Estratto del testo:
┄┄┄┄┄┄┄┄┄┄┄┄┄┄┄┄┄┄┄┄

Antonio Canova nasce il primo novembre 1757 in una famiglia di tagliapietre e scalpellini, padroni delle cave di Possagno. Si può dunque affermare che la vena scultorea accompagna il piccolo Antonio fin da subito; oltretutto, il padre muore quando Antonio è ancora un bambino di quattro anni e dunque la madre lo affida al nonno, anche lui tagliapietre. Antonio si impratichisce fin da bambino a scolpire la pietra per le costruzioni e ornamenti del luogo, ed è questa pratica infantile a rendergli il lavoro sempre più facile nel corso del tempo e a costruirgli la strada verso il suo destino artistico. Si può forse fare un’associazione interessante con la figura del grande Michelangelo Buonarroti, che ci tiene a far sapere ai posteri l’origine quasi mistica del suo talento, allattato in fasce da una balia figlia e moglie di scalpellini.

┄┄┄┄┄┄┄┄┄┄┄┄┄┄┄┄┄┄┄┄

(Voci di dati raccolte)
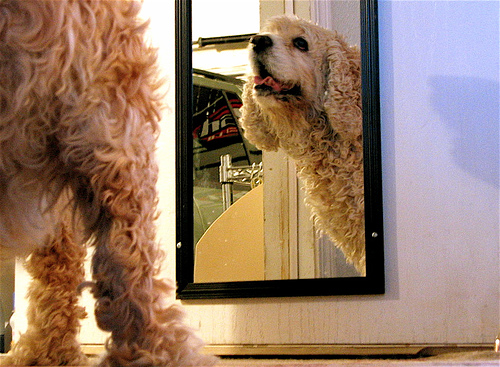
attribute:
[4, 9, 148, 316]
dog — fluffy, tan, reflected, white, furry, happy, curly, refected, blonde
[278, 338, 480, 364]
baseboard — dirty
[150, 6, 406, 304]
mirror — framed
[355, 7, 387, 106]
frame — black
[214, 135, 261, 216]
shelf — chrome, silver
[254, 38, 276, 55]
nose — black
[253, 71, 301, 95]
tongue — pink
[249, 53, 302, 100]
mouth — open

┄┄┄┄┄┄┄┄┄┄┄┄┄┄┄┄┄┄┄┄

Compito assegnato A: Stampa il brano su Antonio Canova, tutto quanto da "Antonio Canova nasce" giù fino a "moglie di scalpellini.".
Compito assegnato B: Nel brano su Antonio Canova, trasforma in un elenco puntato il paragrafo che comincia con "Antonio Canova nasce il primo novembre 1757", mantenendone i fatti principali.
Le voci sono materiale a parte, distinto dal brano.

Risposta A:
Antonio Canova nasce il primo novembre 1757 in una famiglia di tagliapietre e scalpellini, padroni delle cave di Possagno. Si può dunque affermare che la vena scultorea accompagna il piccolo Antonio fin da subito; oltretutto, il padre muore quando Antonio è ancora un bambino di quattro anni e dunque la madre lo affida al nonno, anche lui tagliapietre. Antonio si impratichisce fin da bambino a scolpire la pietra per le costruzioni e ornamenti del luogo, ed è questa pratica infantile a rendergli il lavoro sempre più facile nel corso del tempo e a costruirgli la strada verso il suo destino artistico. Si può forse fare un’associazione interessante con la figura del grande Michelangelo Buonarroti, che ci tiene a far sapere ai posteri l’origine quasi mistica del suo talento, allattato in fasce da una balia figlia e moglie di scalpellini.

Risposta B:
- Antonio Canova nasce il 1° novembre 1757 in una famiglia di tagliapietre e scalpellini, padroni delle cave di Possagno.
- Il padre muore quando Antonio ha quattro anni, e la madre lo affida al nonno, anche lui tagliapietre.
- Fin da bambino impara a scolpire la pietra per le costruzioni e gli ornamenti del luogo. Questa pratica gli rende il lavoro sempre più facile e gli apre la strada verso il suo destino artistico.
- Si può accostarlo a Michelangelo Buonarroti, che ci tiene a far sapere ai posteri l'origine quasi mistica del suo talento: da neonato fu allattato da una balia figlia e moglie di scalpellini.